◆ WORK ITEM
The material beneath this line should be printed exactly, with its pictures omitted.

◆ DATA
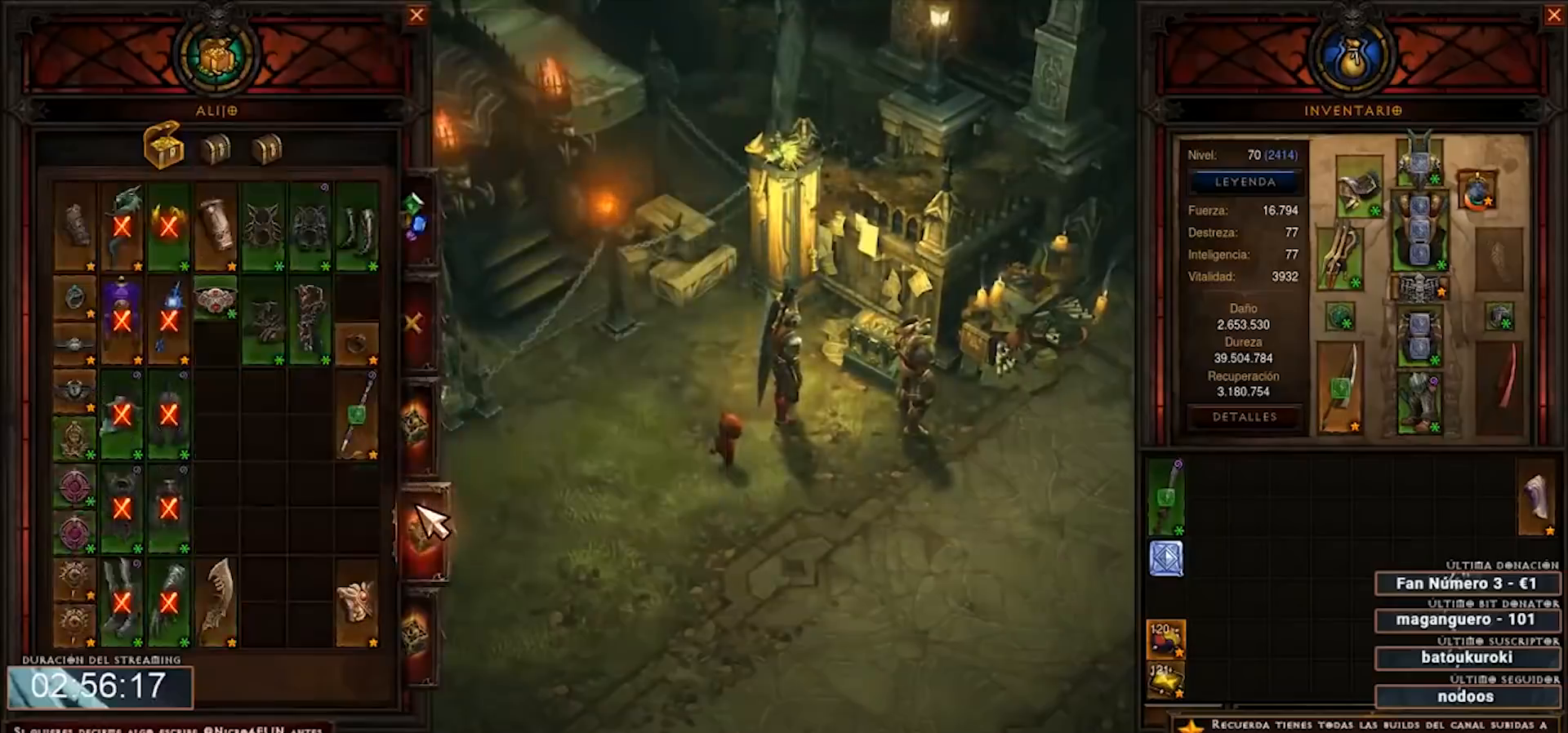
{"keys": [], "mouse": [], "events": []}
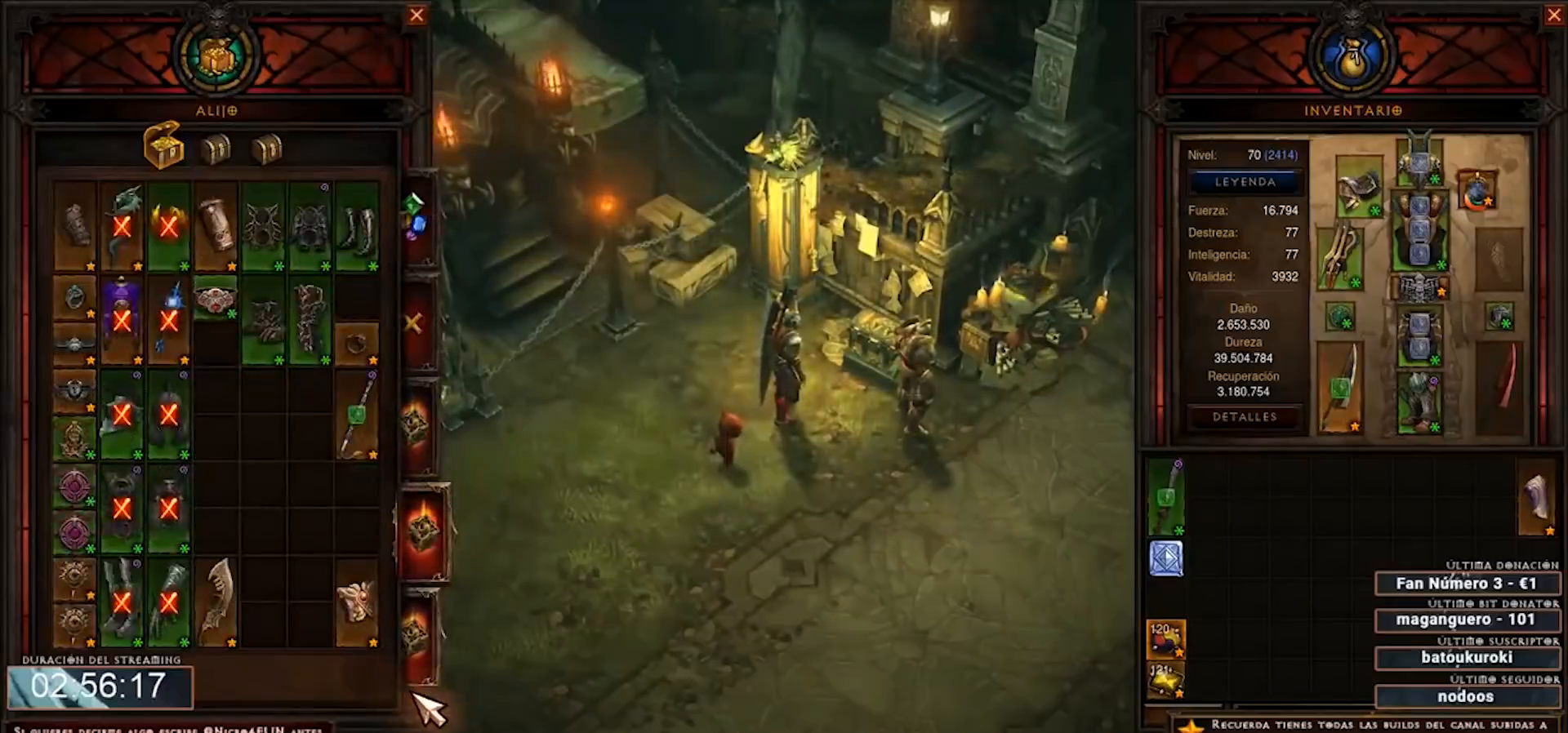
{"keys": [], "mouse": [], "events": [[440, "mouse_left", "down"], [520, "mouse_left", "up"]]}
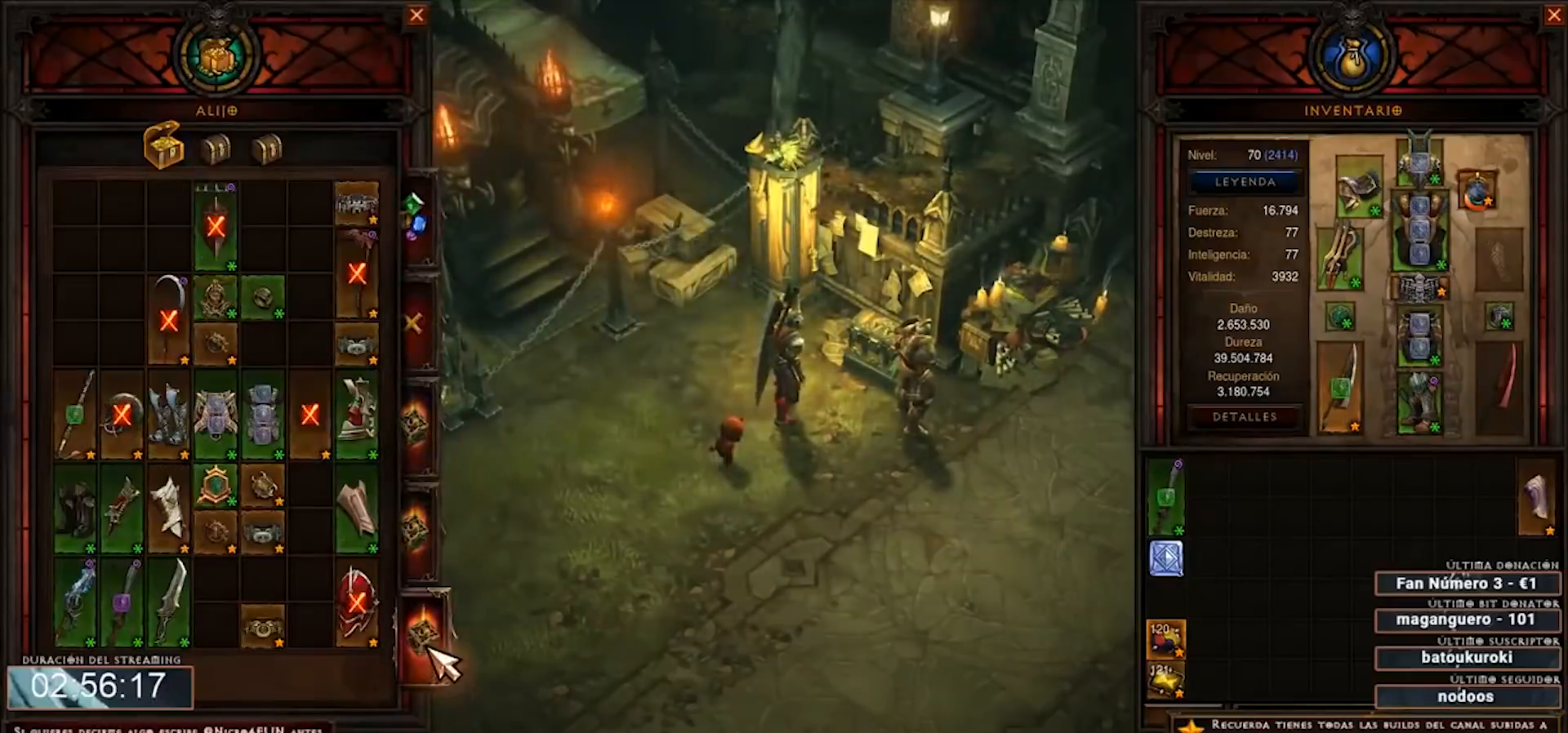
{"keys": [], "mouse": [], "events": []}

◆ EXERCISE RESULT
{"keys": [], "mouse": [], "events": []}
{"keys": [], "mouse": [], "events": [[440, "mouse_left", "down"], [520, "mouse_left", "up"]]}
{"keys": [], "mouse": [], "events": []}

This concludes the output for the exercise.